**Arbeitsauftrag 1:**
Bitte nenne die optimale Keimtemperatur, die der Text über die Chili-Anzucht angibt.

◇ ◇ ◇ ◇ ◇

Ein Chili Jahr

Vom Samen zum Produkt. Ein Einblick über Anzucht, Pflege, Ernte und Produktion.


Anzucht

Die Anzucht der Chilis beginnt im Januar mit dem Einlegen der Samen in einen Kokosquelltab, alternativ Anzuchterde. Auch eine Anzucht in normaler Pflanzerde ist möglich, jedoch könnten die feinen frischen Wurzeln durch vor gedüngte Erde geschädigt werden. Ich bin da eher vorsichtig und setzte auf meine Erfahrungswerte.

 

"Gegossen" wird bei mir mit einer Pipette und lauwarmen Wasser. Die Tabs dürfen nicht austrocknen aber auch nicht im Wasser stehen. Die optimale Keimtemperatur liegt bei 24°C bis 26°C. Meine Gewächshäuschen stehen deshalb im Gästebad. Die Fußbodenheizung auf höchste Stufe. Dann heißt es erstmal warten. Mit den ersten Keimlingen kann man nach knapp 5 Tagen rechnen. Einige Sorten können auch mehr als 14 Tage benötigen.

 

Sobald die kleinen Pflänzchen gut sichtbar aus der Erde schauen, werden sie umgesiedelt. Jetzt benötigen sie keine Haube, auch die Wärme muss reduziert werden. Da wenig Sonne scheint, kommt bei mir jetzt auch die UV-Lampe zum Einsatz. Gegossen wird immer noch mit Pipette.

◇ ◇ ◇ ◇ ◇

**Arbeitsauftrag 2:**
Zähle, in wie vielen Zeilen der Datensätze die Zeichenfolge „operationType“ vorkommt, und gib nur die Zahl an.

◇ ◇ ◇ ◇ ◇

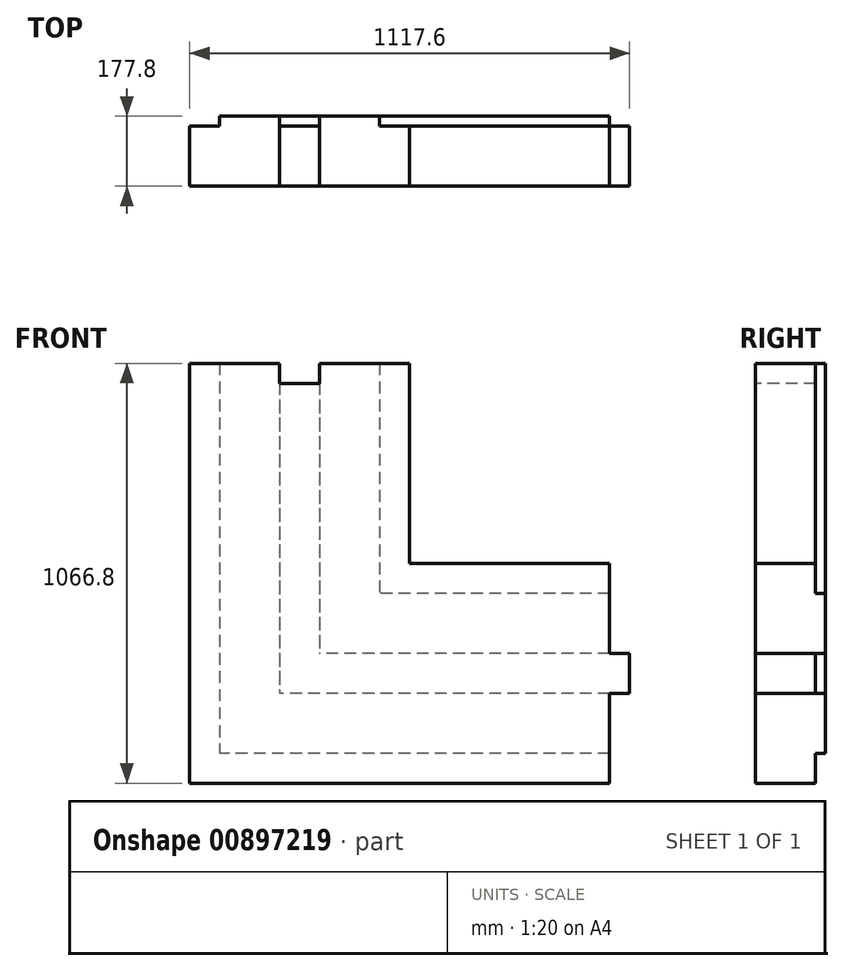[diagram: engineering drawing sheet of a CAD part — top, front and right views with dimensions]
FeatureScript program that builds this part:
annotation { "Feature Type Name" : "Feature", "Feature Type Description" : "" }
export const myFeature = defineFeature(function(context is Context, id is Id, definition is map)
    precondition{}
    {
        {
            var Q0;
            Q0=qCreatedBy(makeId("Top.planeOp"),FACE);
            var sketch = newSketch(context, id + "F0", { "sketchPlane" : qUnion([Q0])});
            skLineSegment(sketch, "E0", {"start": v(0, 0) * mm, "end": v(76.2, 0) * mm});
            skLineSegment(sketch, "E1", {"start": v(76.2, 0) * mm, "end": v(76.2, 25.4) * mm});
            skLineSegment(sketch, "E2", {"start": v(76.2, 25.4) * mm, "end": v(228.6, 25.4) * mm});
            skLineSegment(sketch, "E3", {"start": v(228.6, 25.4) * mm, "end": v(228.6, 0) * mm});
            skLineSegment(sketch, "E4", {"start": v(228.6, 0) * mm, "end": v(330.2, 0) * mm});
            skLineSegment(sketch, "E5", {"start": v(330.2, 0) * mm, "end": v(330.2, 25.4) * mm});
            skLineSegment(sketch, "E6", {"start": v(330.2, 25.4) * mm, "end": v(482.6, 25.4) * mm});
            skLineSegment(sketch, "E7", {"start": v(482.6, 25.4) * mm, "end": v(482.6, 0) * mm});
            skLineSegment(sketch, "E8", {"start": v(482.6, 0) * mm, "end": v(558.8, 0) * mm});
            skLineSegment(sketch, "E9", {"start": v(558.8, 0) * mm, "end": v(558.8, -152.4) * mm});
            skLineSegment(sketch, "E10", {"start": v(558.8, -152.4) * mm, "end": v(0, -152.4) * mm});
            skLineSegment(sketch, "E11", {"start": v(0, -152.4) * mm, "end": v(0, 0) * mm});
            skSolve(sketch);
        }
        {
            var Q0;
            Q0=qSketchRegion(id+"F0",true);
            extrude(context, id + "F1", {"entities" : qUnion([Q0]), "depth" : 1066.8 * mm, "offsetDistance" : 25.4 * mm});
        }
        {
            var Q0;
            Q0=makeQuery(id+"F1.opExtrude","SWEPT_FACE",FACE,{"disambiguationData":[OSD([sQuery(id+"F0.wireOp",EDGE,"E10")])]});
            cPlane(context, id + "F2", {"entities" : qUnion([Q0]), "cplaneType" : CPlaneType.OFFSET, "offset" : 0 * mm, "width" : 152.4 * mm, "height" : 152.4 * mm});
        }
        {
            var Q0;
            Q0=qCreatedBy(id+"F2.planeOp",FACE);
            var sketch = newSketch(context, id + "F3", { "sketchPlane" : qUnion([Q0])});
            skLineSegment(sketch, "E12.bottom", {"start": v(330.2, 1066.8) * mm, "end": v(228.6, 1066.8) * mm});
            skLineSegment(sketch, "E12.top", {"start": v(330.2, 1117.6) * mm, "end": v(228.6, 1117.6) * mm});
            skLineSegment(sketch, "E12.left", {"start": v(330.2, 1066.8) * mm, "end": v(330.2, 1117.6) * mm});
            skLineSegment(sketch, "E12.right", {"start": v(228.6, 1066.8) * mm, "end": v(228.6, 1117.6) * mm});
            skSolve(sketch);
        }
        {
            var Q0;
            Q0=qSketchRegion(id+"F3",true);
            extrude(context, id + "F4", {"entities" : qUnion([Q0]), "operationType" : NewBodyOperationType.ADD, "oppositeDirection" : true, "depth" : 152.4 * mm, "offsetDistance" : 25.4 * mm});
        }
        {
            var Q0;
            Q0=qCreatedBy(id+"F2.planeOp",FACE);
            var sketch = newSketch(context, id + "F5", { "sketchPlane" : qUnion([Q0])});
            skLineSegment(sketch, "E13.bottom", {"start": v(330.2, 0) * mm, "end": v(228.6, 0) * mm});
            skLineSegment(sketch, "E13.top", {"start": v(330.2, 50.8) * mm, "end": v(228.6, 50.8) * mm});
            skLineSegment(sketch, "E13.left", {"start": v(330.2, 0) * mm, "end": v(330.2, 50.8) * mm});
            skLineSegment(sketch, "E13.right", {"start": v(228.6, 0) * mm, "end": v(228.6, 50.8) * mm});
            skSolve(sketch);
        }
        {
            var Q0;
            Q0=qSketchRegion(id+"F5",true);
            extrude(context, id + "F6", {"entities" : qUnion([Q0]), "operationType" : NewBodyOperationType.REMOVE, "endBound" : BoundingType.THROUGH_ALL, "oppositeDirection" : true, "depth" : 25.4 * mm, "offsetDistance" : 25.4 * mm});
        }
        {
            var Q0;
            Q0=qCreatedBy(id+"F2.planeOp",FACE);
            var sketch = newSketch(context, id + "F7", { "sketchPlane" : qUnion([Q0])});
            skLineSegment(sketch, "E14", {"start": v(0, 0) * mm, "end": v(586.1, 586.1) * mm});
            skLineSegment(sketch, "E15", {"start": v(586.1, 586.1) * mm, "end": v(586.1, 0) * mm});
            skLineSegment(sketch, "E16", {"start": v(586.1, 0) * mm, "end": v(0, 0) * mm});
            skSolve(sketch);
        }
        {
            var Q0;
            Q0 = qSketchRegion(id + "F7", true);
            extrude(context, id + "F8", {"entities" : qUnion([Q0]), "operationType" : NewBodyOperationType.REMOVE, "endBound" : BoundingType.THROUGH_ALL, "oppositeDirection" : true, "depth" : 25.4 * mm, "offsetDistance" : 25.4 * mm});
        }
        {
            var Q0;
            Q0=makeQuery(id+"F1.opExtrude","SWEPT_BODY",BODY,{"disambiguationData":[OSD([sQuery(id+"F0.wireOp",EDGE,"E0"),sQuery(id+"F0.wireOp",EDGE,"E1"),sQuery(id+"F0.wireOp",EDGE,"E2"),sQuery(id+"F0.wireOp",EDGE,"E3"),sQuery(id+"F0.wireOp",EDGE,"E4"),sQuery(id+"F0.wireOp",EDGE,"E5"),sQuery(id+"F0.wireOp",EDGE,"E6"),sQuery(id+"F0.wireOp",EDGE,"E7"),sQuery(id+"F0.wireOp",EDGE,"E8"),sQuery(id+"F0.wireOp",EDGE,"E9"),sQuery(id+"F0.wireOp",EDGE,"E10"),sQuery(id+"F0.wireOp",EDGE,"E11")])]});
            var Q1;
            Q1=makeQuery(id+"F8.boolean.opBoolean","COPY",FACE,{"derivedFrom":makeQuery(id+"F8.opExtrude","SWEPT_FACE",FACE,{"disambiguationData":[OSD([sQuery(id+"F7.wireOp",EDGE,"E14")])]})});
            mirror(context, id + "F9", {"operationType" : NewBodyOperationType.ADD, "entities" : qUnion([Q0]), "mirrorPlane" : qUnion([Q1])});
        }
        {
            var Q0;
            Q0=qCreatedBy(id+"F2.planeOp",FACE);
            var sketch = newSketch(context, id + "F10", { "sketchPlane" : qUnion([Q0])});
            skLineSegment(sketch, "E17.bottom", {"start": v(330.2, 1117.6) * mm, "end": v(228.6, 1117.6) * mm});
            skLineSegment(sketch, "E17.top", {"start": v(330.2, 1016) * mm, "end": v(228.6, 1016) * mm});
            skLineSegment(sketch, "E17.left", {"start": v(330.2, 1117.6) * mm, "end": v(330.2, 1016) * mm});
            skLineSegment(sketch, "E17.right", {"start": v(228.6, 1117.6) * mm, "end": v(228.6, 1016) * mm});
            skSolve(sketch);
        }
        {
            var Q0;
            Q0 = qSketchRegion(id + "F10", true);
            extrude(context, id + "F11", {"entities" : qUnion([Q0]), "operationType" : NewBodyOperationType.REMOVE, "endBound" : BoundingType.THROUGH_ALL, "oppositeDirection" : true, "depth" : 25.4 * mm, "offsetDistance" : 25.4 * mm});
        }
    });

◇ ◇ ◇ ◇ ◇

**Lösung 1:**
Sie liegt bei 24 °C bis 26 °C.

**Lösung 2:**
5